JAKARTA-Langkah pemerintah membubarkan Ormas Hizbut Tahrir Indonesia (HTI) dinilai sebagai tindakan kepanikan dan berlebihan.
Mestinya sebelum membubarkan HTI, harus dikembalikan dulu ke UUD 1945 yang menggariskan bahwa Negara Republik Indonesia tegak berdiri di atas kaidah dan prinsip negara hukum demokratis.
“Di antara syarat mutlak Negara Hukum demokrasi adalah bahwa negara melindungi dan menjamin Hak Asasi Manusia setiap warganya, negara melindungi kebebasan berserikat dan berkumpul, negara melindungi kebebasan menyatakan pendapat dan negara melindungi seluruh tumpah darah Indonesia,” kata Wakil Ketua DPR RI Fahri Hamzah di Gedung DPR. Senayan Jakarta, Senin (8/5/2017).
Demokrasi lanjut dia, di satu sisi memberikan angin bagi kebebasan manusia untuk mengembangkan diri dan pikiran. Di sisi lain, demokrasi menjaga kebebasan dengan penegakan hukum.
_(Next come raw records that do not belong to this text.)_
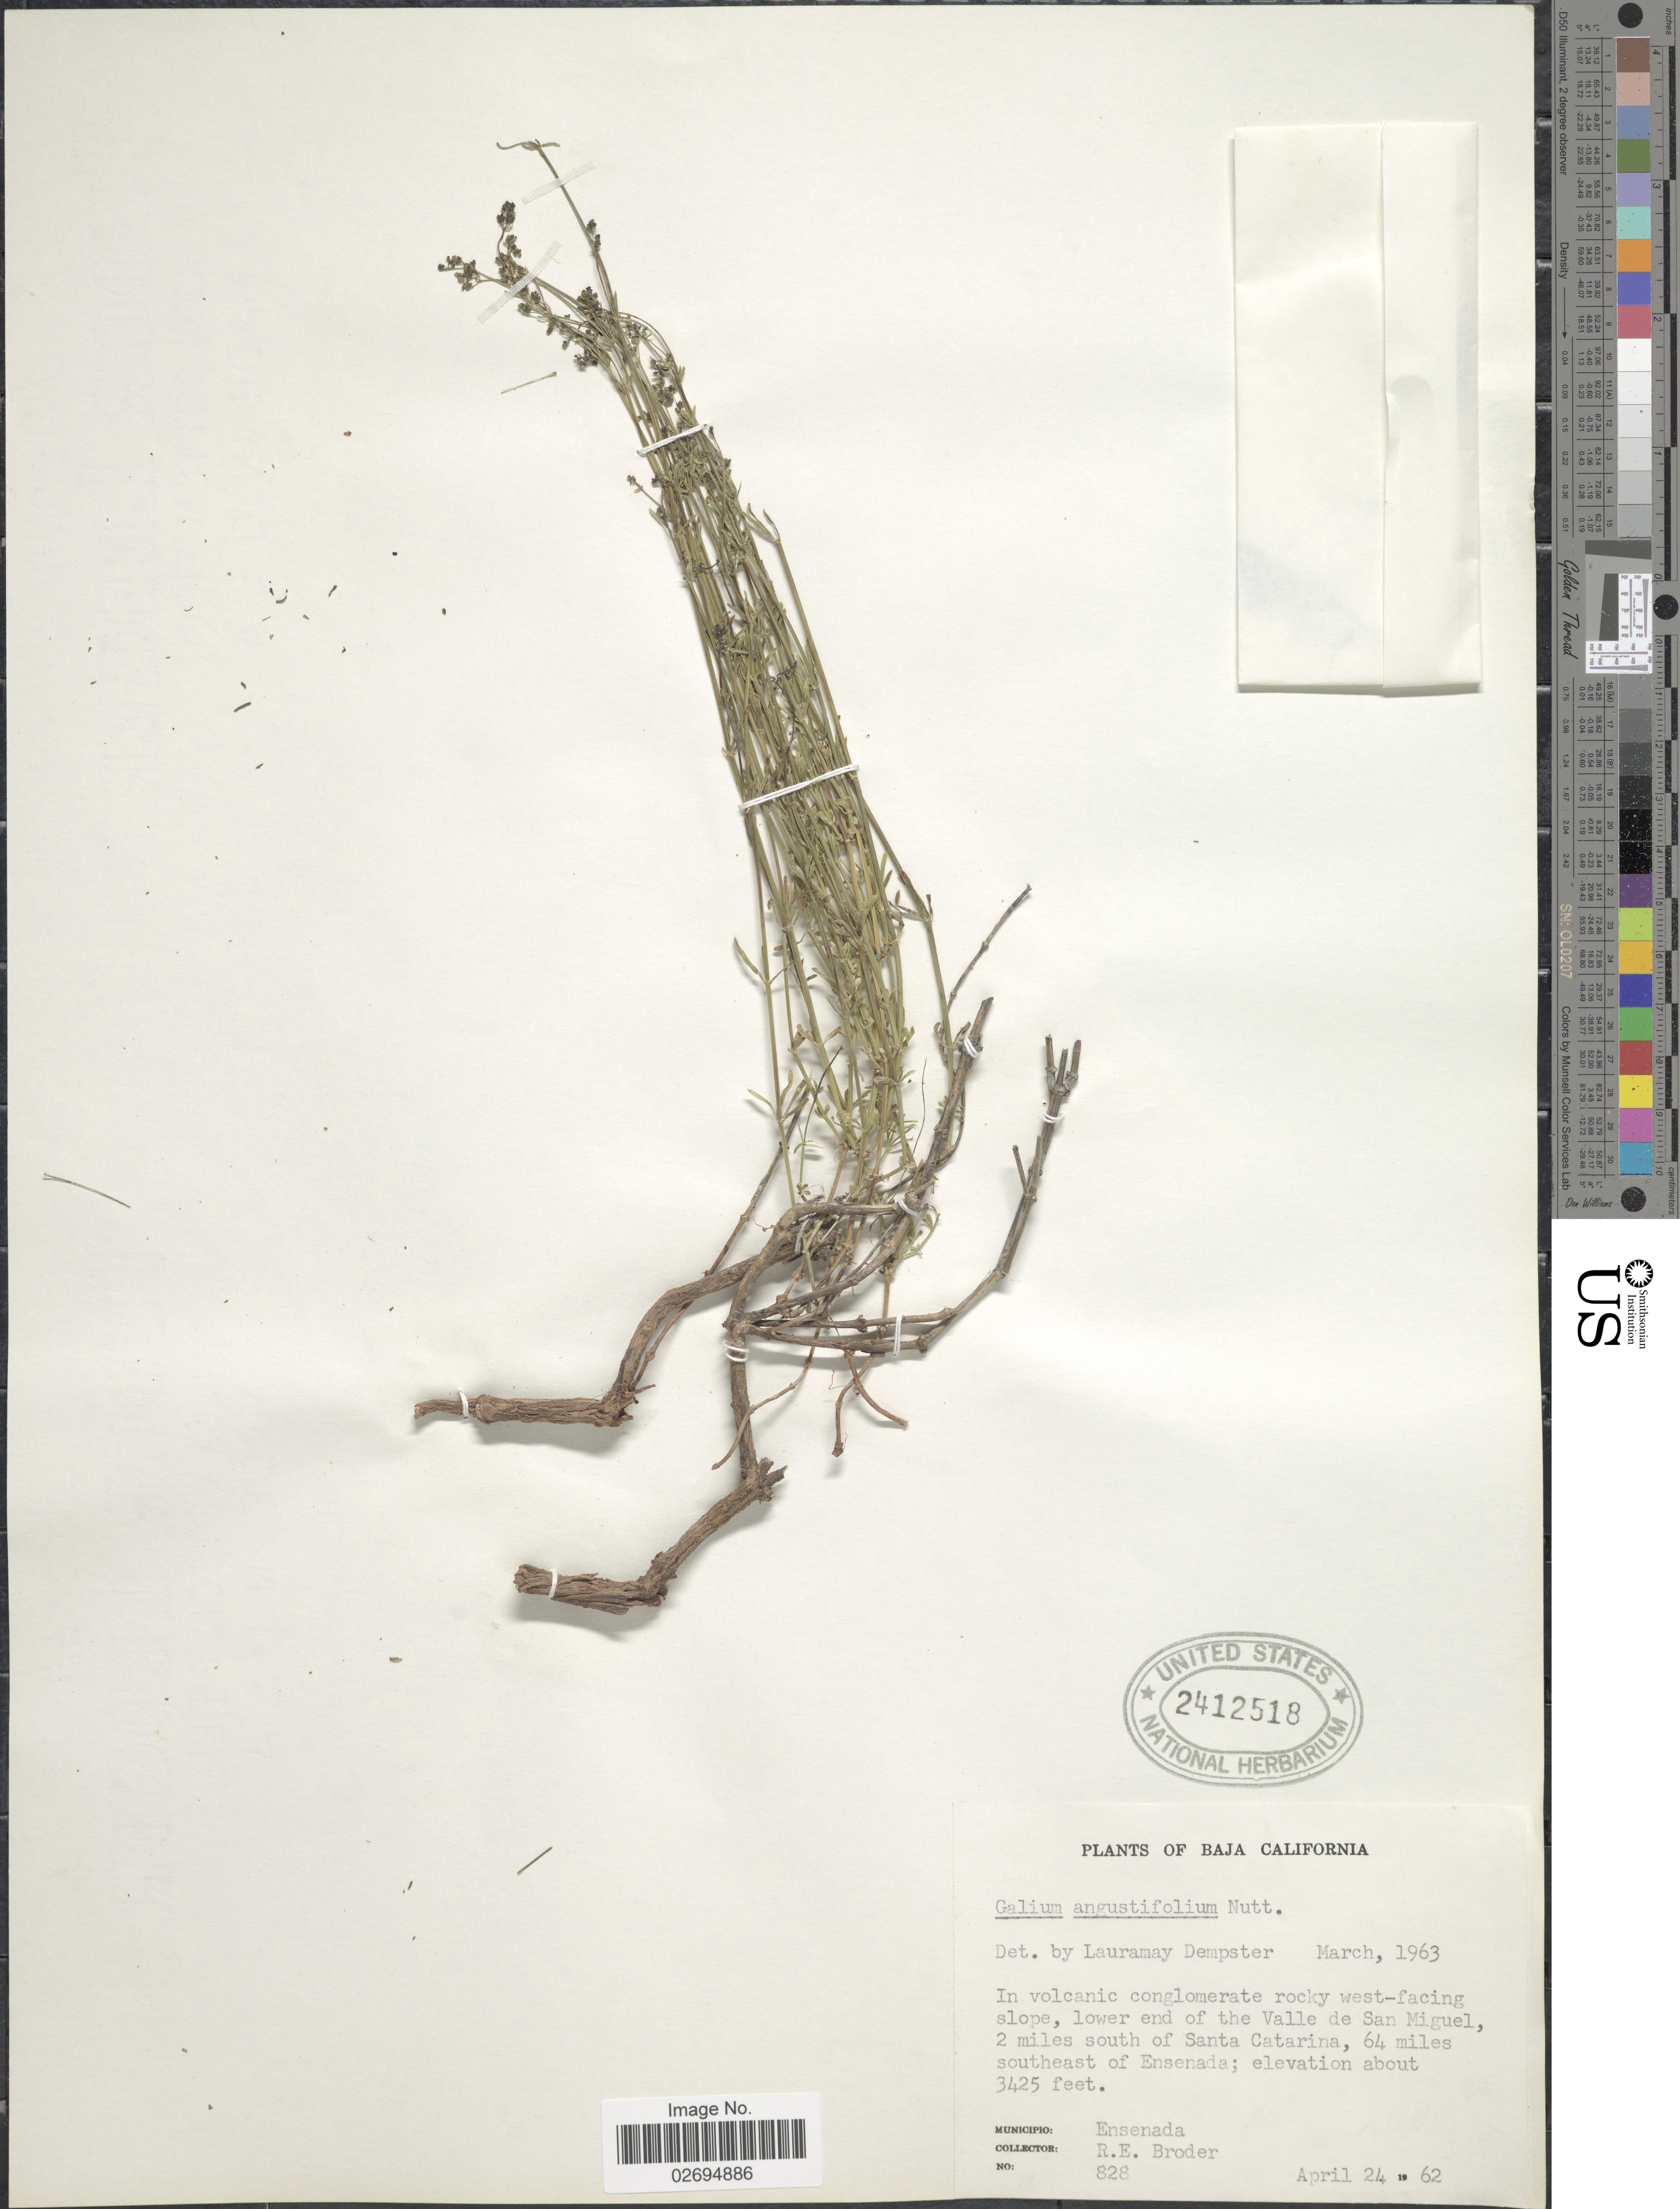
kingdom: Plantae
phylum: Tracheophyta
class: Magnoliopsida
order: Gentianales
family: Rubiaceae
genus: Galium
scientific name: Galium angustifolium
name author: Nutt.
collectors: R. Broder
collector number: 828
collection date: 1962-04-24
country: Mexico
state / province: Baja California Norte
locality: In volcanic conglomerate rocky west-facing slope, lower end of the Valle de San Miguel, 2 miles south of Santa Catarina, 64 miles southeast of Ensenada, Municipio: Ensenada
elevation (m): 1044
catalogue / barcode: US 2412518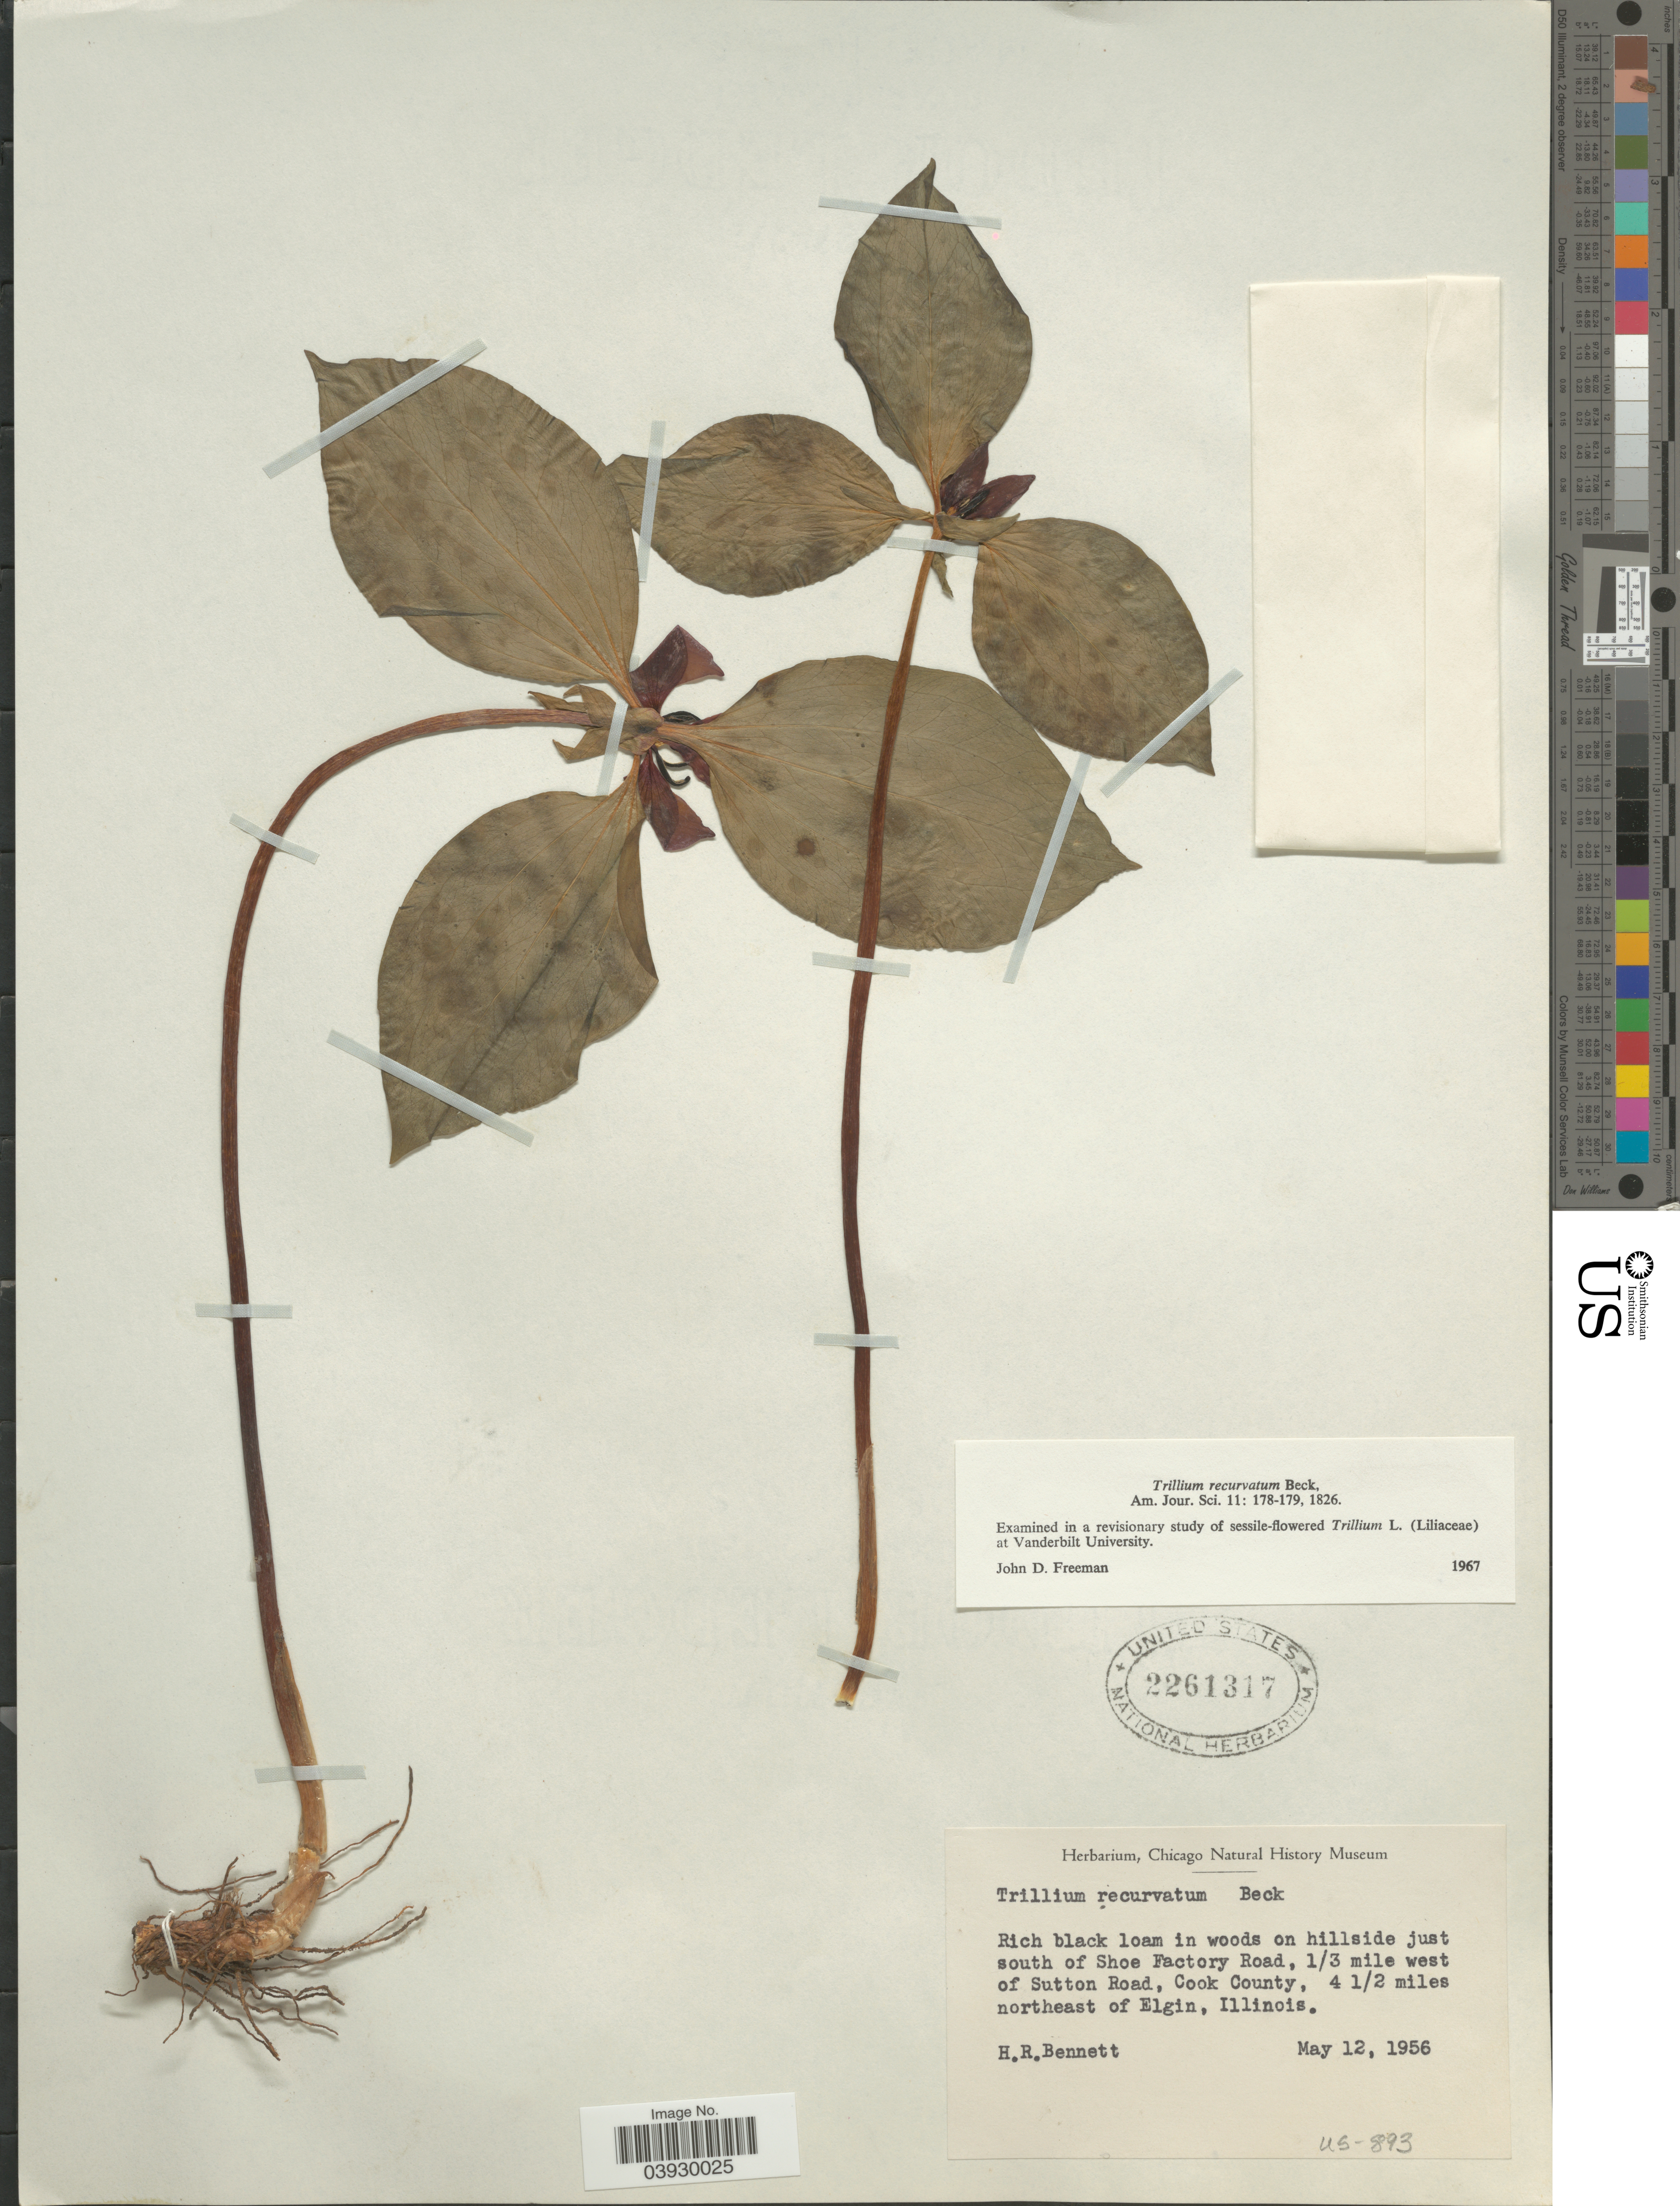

“Dalam demokrasi, pikiran tidak boleh dihukum kecuali jika pikiran itu sudah menjadi sebuah tindakan yang merugikan orang lain dan masuk dalam delik pelanggaran hukum (kriminalitas). Kira-kira seperti itu harusnya negara memandang keberadaan berbagai kelompok masyarakat yang hidup subur di era demokrasi,” pintanya.
Negara kata politikus Partai Keadilan Sejahtera (PKS) itu, harus menjamin pergumulan dan kontestasi ide yang berkembang, bahkan harus mengambil untung dari munculnya ide-ide terbaik dari publik, sebab demokrasi adalah ruang paling beradab bagi segala ide untuk berkontestasi.